Oysa Diyanet İşleri Başkanı Prof. Dr. Ali Erbaş, Çanakkale Deniz Zaferi’nin 107. yıl dönümü nedeniyle yapılan törende ve daha sonra şehit aileleri ve gaziler onuruna düzenlenen yemek programındaki konuşmasında, Atatürk ismini andı ve dua etti. Erbaş “Çanakkale destanını yazan başta Anafartalar Komutanı Gazi Mustafa Kemal Atatürk olmak üzere bütün gazilerimizin, şehitlerimizin, ülkemizin bu günlere gelmesinde emekleri, kanları ve canlıları var. O yüzden bizler onlara layık torunlar olmalıyız.” dedi.
BAKANLAR KURULU KARARI
Hutbelerde isim anılmasına karşı bizzat Atatürk’ün imzaladığı kararname olduğu ortaya çıktı. Belgenin tarihi 5 Mart 1924. Yani Hilafetin kaldırılması, Diyanet İşleri Başkanlığının kurulması ve Eğitim Birliğinin sağlanması kanunlarının çıkarılmasından iki gün sonra… Cumhurbaşkanı Mustafa Kemal Paşa’nın bizzat imzaladığı 316 numaralı Bakanlar Kurulu Kararında şu ifadelere yer veriliyor: “Badema hutbelerde isim zikr edilmeksizin 'millet ve cumhuriyetin selamet ve saadetine' dua edilmesi takarrur etmiş (karar verilmiş) ve bu kararın bilcümle vilayete tebliği dâhiliye vekâletine havale edilmiştir.”
DEVRİM KANUNLARINA UYGUN
Duaların ‘millet ve Cumhuriyet’in selameti için yapılmasına ilişkin isteğin gerekçesine de hilafeti kaldıran yasal düzenlemede rastlanıyor. İlgili yasanın birinci maddesinde “halifeliğin hükümet, Cumhuriyet, yani TBMM’nin anlam ve kavramı içinde zaten saklı olduğu” belirtiliyor.

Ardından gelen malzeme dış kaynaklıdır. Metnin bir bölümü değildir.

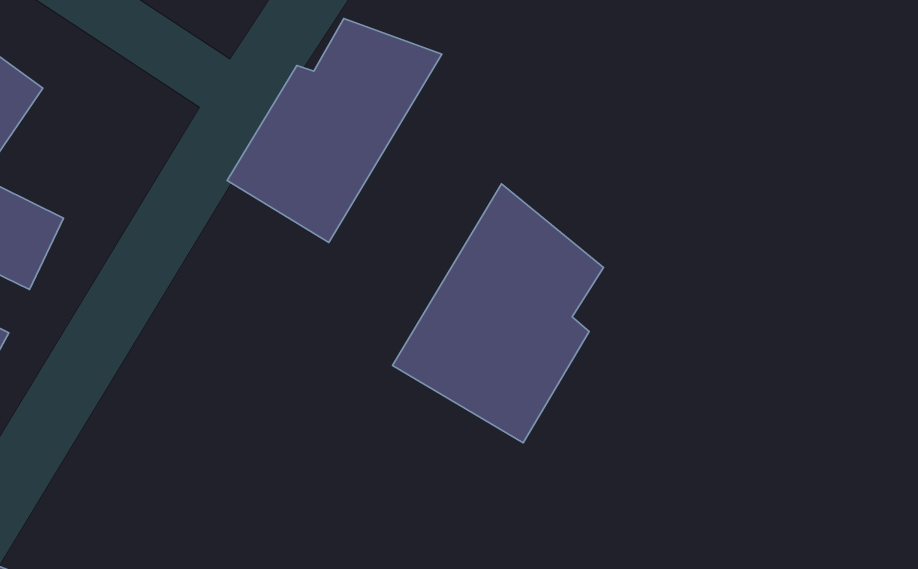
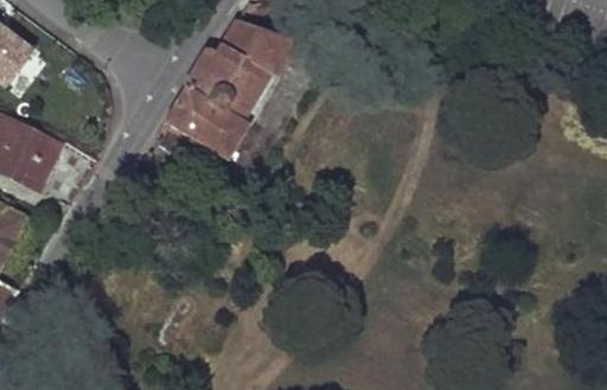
building: [393,184,604,443] -> none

Ayrıca Osmanlı dönemindeki uygulamalarda hutbelerde ve özel günlerde Padişah ismi zikredilerek dua edilir ve “Padişahım çok yaşa” denilirdi. Saltanatı kaldıran Cumhuriyet yönetiminin, Diyanet hutbelerinde Cumhurbaşkanının isminin anılmamasını istemesi ve bu konuda açık bir şekilde Kararname yayımlaması Devrim Kanunlarına da uygun bir tutum! Daha da önemlisi Atatürk’ün kişiliğine de uygun.
Genel Sekreter Hasan Rıza Soyak’ın anılarında belirttiğine göre Atatürk, “Atatürk Devrimleri” denmesine de “Türk Devrimi deyin” diye karşı çıktığını aktarır. Buna ilişkin bir örnek de Atatürk’ün yurt gezileri sırasında yaşanır. Bir vatandaş Atatürk’e hitaben “Ey yüce Gazi, sen olmasaydın bu mucize gerçekleşmezdi” der. Sözü alan Atatürk, “Mucize dediğiniz şeyi birlikte yapmadık mı?” diyerek tarihi bir gerçekliği de ortaya koyar ve yapılanları şahsına bağlanmamasını ister. Çünkü o kendi deyimiyle “Ben Türk milletinin hayallerini gerçekleştirdim” diyen bir devrimcidir.